The problem has been resolved in GDAL does not ignore NoData value
f = gdal.Open("a.tif")
bands = f.RasterCount
print bands
3
for j in range(bands):
band = f.GetRasterBand(j+1)
stats = band.GetStatistics( True, True )
print "[ STATS ] = Minimum=%.3f, Maximum=%.3f, Mean=%.3f, StdDev=%.3f" % ( stats[0], stats[1], stats[2], stats[3] )
[ STATS ] = Minimum=17.000, Maximum=255.000, Mean=220.586, StdDev=39.705
[ STATS ] = Minimum=64.000, Maximum=255.000, Mean=214.975, StdDev=36.926
[ STATS ] = Minimum=45.000, Maximum=255.000, Mean=179.029, StdDev=68.234
But if you use band.ReadAsArray()
(= Numpy array)
for j in range(bands):
band = f.GetRasterBand(j+1)
data = band.ReadAsArray()
print "[ Numpy ] = Minimum=%.3f, Maximum=%.3f, Mean=%.3f, StdDev=%.3f" % (data.min(), data.max(), data.mean(), data.std())
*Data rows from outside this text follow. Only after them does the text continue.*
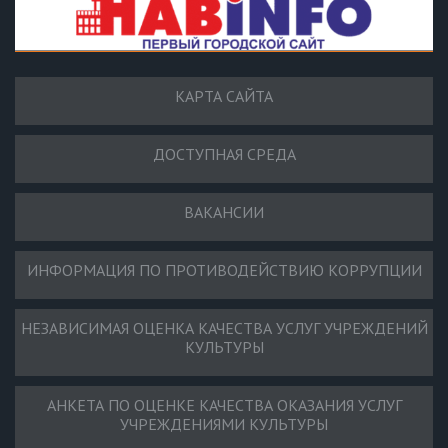
КАРТА САЙТА
ДОСТУПНАЯ СРЕДА
ВАКАНСИИ
ИНФОРМАЦИЯ ПО ПРОТИВОДЕЙСТВИЮ КОРРУПЦИИ
НЕЗАВИСИМАЯ ОЦЕНКА КАЧЕСТВА УСЛУГ УЧРЕЖДЕНИЙ
КУЛЬТУРЫ
АНКЕТА ПО ОЦЕНКЕ КАЧЕСТВА ОКАЗАНИЯ УСЛУГ
УЧРЕЖДЕНИЯМИ КУЛЬТУРЫ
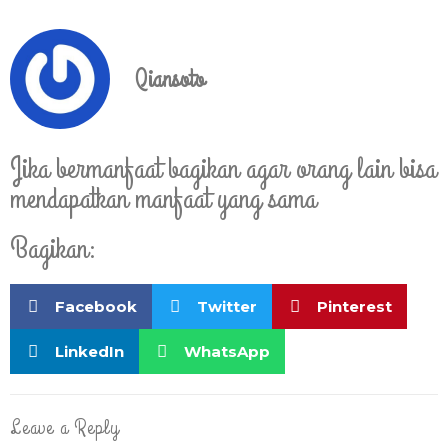
Qiansoto
Jika bermanfaat bagikan agar orang lain bisa
mendapatkan manfaat yang sama
Bagikan:
Facebook
Twitter
Pinterest
LinkedIn
WhatsApp
Leave a Reply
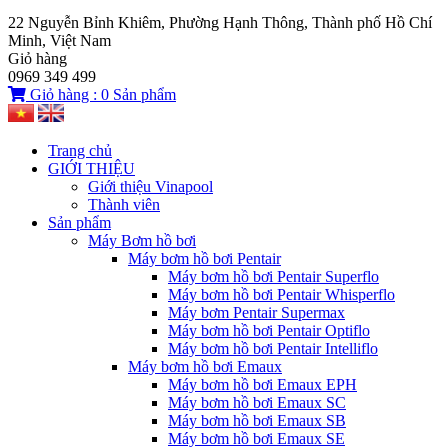
22 Nguyễn Bỉnh Khiêm, Phường Hạnh Thông, Thành phố Hồ Chí
Minh, Việt Nam
Giỏ hàng
0969 349 499
Giỏ hàng :
0
Sản phẩm
Trang chủ
GIỚI THIỆU
Giới thiệu Vinapool
Thành viên
Sản phẩm
Máy Bơm hồ bơi
Máy bơm hồ bơi Pentair
Máy bơm hồ bơi Pentair Superflo
Máy bơm hồ bơi Pentair Whisperflo
Máy bơm Pentair Supermax
Máy bơm hồ bơi Pentair Optiflo
Máy bơm hồ bơi Pentair Intelliflo
Máy bơm hồ bơi Emaux
Máy bơm hồ bơi Emaux EPH
Máy bơm hồ bơi Emaux SC
Máy bơm hồ bơi Emaux SB
Máy bơm hồ bơi Emaux SE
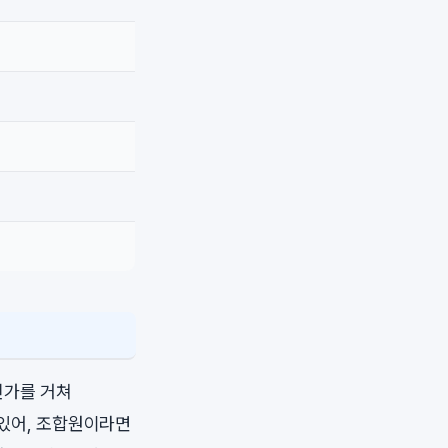
인가를 거쳐
 있어, 조합원이라면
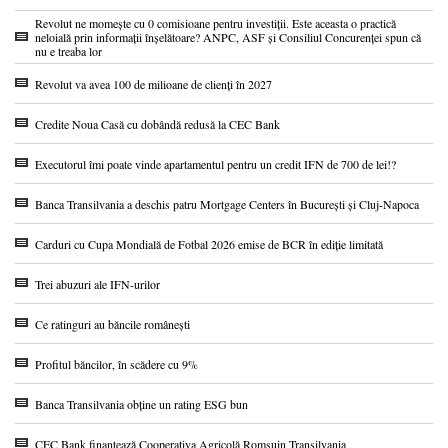
Revolut ne momește cu 0 comisioane pentru investiții. Este aceasta o practică
neloială prin informații înșelătoare? ANPC, ASF și Consiliul Concurenței spun că
nu e treaba lor
Revolut va avea 100 de milioane de clienți în 2027
Credite Noua Casă cu dobândă redusă la CEC Bank
Executorul îmi poate vinde apartamentul pentru un credit IFN de 700 de lei!?
Banca Transilvania a deschis patru Mortgage Centers în București și Cluj-Napoca
Carduri cu Cupa Mondială de Fotbal 2026 emise de BCR în ediție limitată
Trei abuzuri ale IFN-urilor
Ce ratinguri au băncile românești
Profitul băncilor, în scădere cu 9%
Banca Transilvania obține un rating ESG bun
CEC Bank finanțează Cooperativa Agricolă Romsuin Transilvania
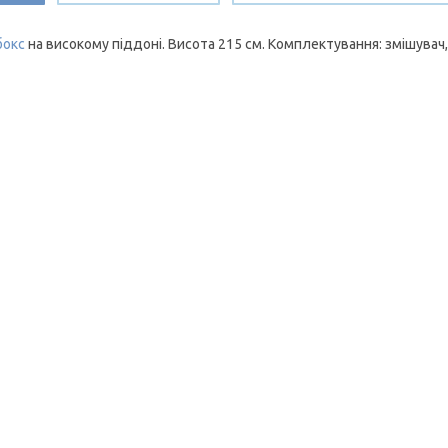
бокс
на високому піддоні. Висота 215 см. Комплектування: змішувач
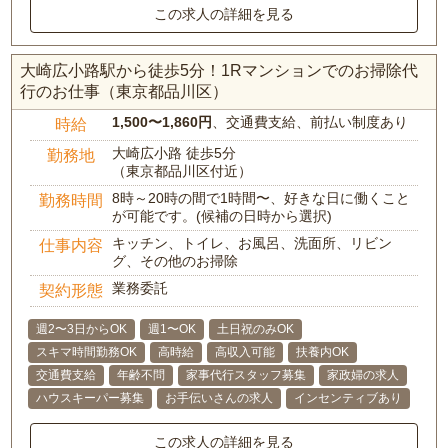
この求人の詳細を見る
大崎広小路駅から徒歩5分！1Rマンションでのお掃除代
行のお仕事（東京都品川区）
1,500〜1,860円
、交通費支給、前払い制度あり
時給
大崎広小路 徒歩5分
勤務地
（東京都品川区付近）
8時～20時の間で1時間〜、好きな日に働くこと
勤務時間
が可能です。(候補の日時から選択)
キッチン、トイレ、お風呂、洗面所、リビン
仕事内容
グ、その他のお掃除
業務委託
契約形態
週2〜3日からOK
週1〜OK
土日祝のみOK
スキマ時間勤務OK
高時給
高収入可能
扶養内OK
交通費支給
年齢不問
家事代行スタッフ募集
家政婦の求人
ハウスキーパー募集
お手伝いさんの求人
インセンティブあり
この求人の詳細を見る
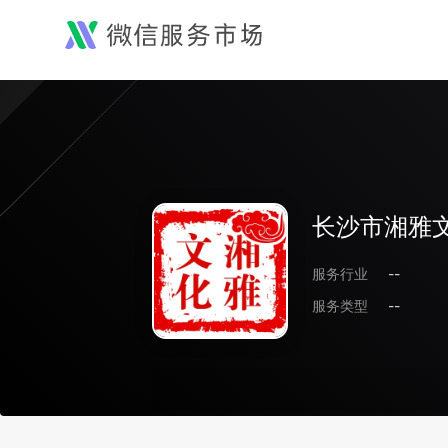
长沙市湘雅
服务行业
--
服务类型
--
[ Numpy ] = Minimum=0.000, Maximum=255.000, Mean=220.477, StdDev=42.584
[ Numpy ] = Minimum=31.000, Maximum=255.000, Mean=214.955, StdDev=39.558
[ Numpy ] = Minimum=0.000, Maximum=255.000, Mean=178.856, StdDev=69.535
Why? The problem is (GDAL does not ignore NoData value)
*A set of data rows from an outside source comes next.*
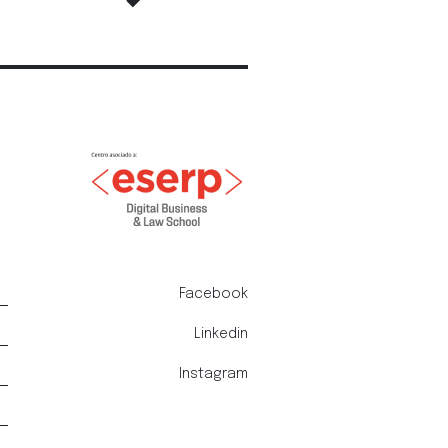
Facebook
Linkedin
Instagram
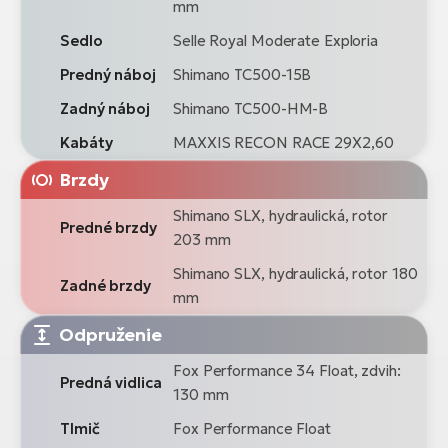
mm
Sedlo
Selle Royal Moderate Exploria
Predný náboj
Shimano TC500-15B
Zadný náboj
Shimano TC500-HM-B
Kabáty
MAXXIS RECON RACE 29X2,60
Brzdy
Shimano SLX, hydraulická, rotor
Predné brzdy
203 mm
Shimano SLX, hydraulická, rotor 180
Zadné brzdy
mm
Odpruženie
Fox Performance 34 Float, zdvih:
Predná vidlica
130 mm
Tlmič
Fox Performance Float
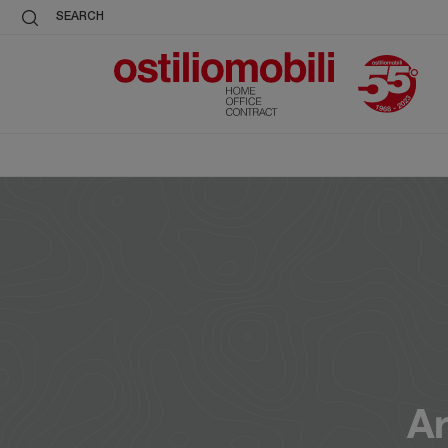
SEARCH
Ar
GetStatistics will reuse previously computed statistics if they exist (i.e computed before you set the NoData value). You can use stats = band.ComputeStatistics(0) instead of GetStatistics to force the statistics to be recomputed.
for j in range(bands):
band = f.GetRasterBand(j+1)
stats = band.ComputeStatistics(0)
print "[ STATS ] = Minimum=%.3f, Maximum=%.3f, Mean=%.3f, StdDev=%.3f" % ( stats[0], stats[1], stats[2], stats[3] )
[ STATS ] = Minimum=0.000, Maximum=255.000, Mean=220.477, StdDev=42.584
[ STATS ] = Minimum=31.000, Maximum=255.000, Mean=214.955, StdDev=39.558
[ STATS ] = Minimum=0.000, Maximum=255.000, Mean=178.856, StdDev=69.535
...Or you could just convert it to an ESRI Ascii Raster and achieve effectively the same result in much less time.
Here's an example of an ascii raster from the documentation:
ncols 480
nrows 450
xllcorner 378923
yllcorner 4072345
cellsize 30
nodata_value -32768
43 2 45 7 3 56 2 5 23 65 34 6 32 54 57 34 2 2 54 6
35 45 65 34 2 6 78 4 2 6 89 3 2 7 45 23 5 8 4 1 62 ...
GDAL can do the conversion very fast, you can then read the file, or whatever is required. There is nothing wrong with the other answer. I only suggest this because I find NUMPY very slow for cell-by-cell operations.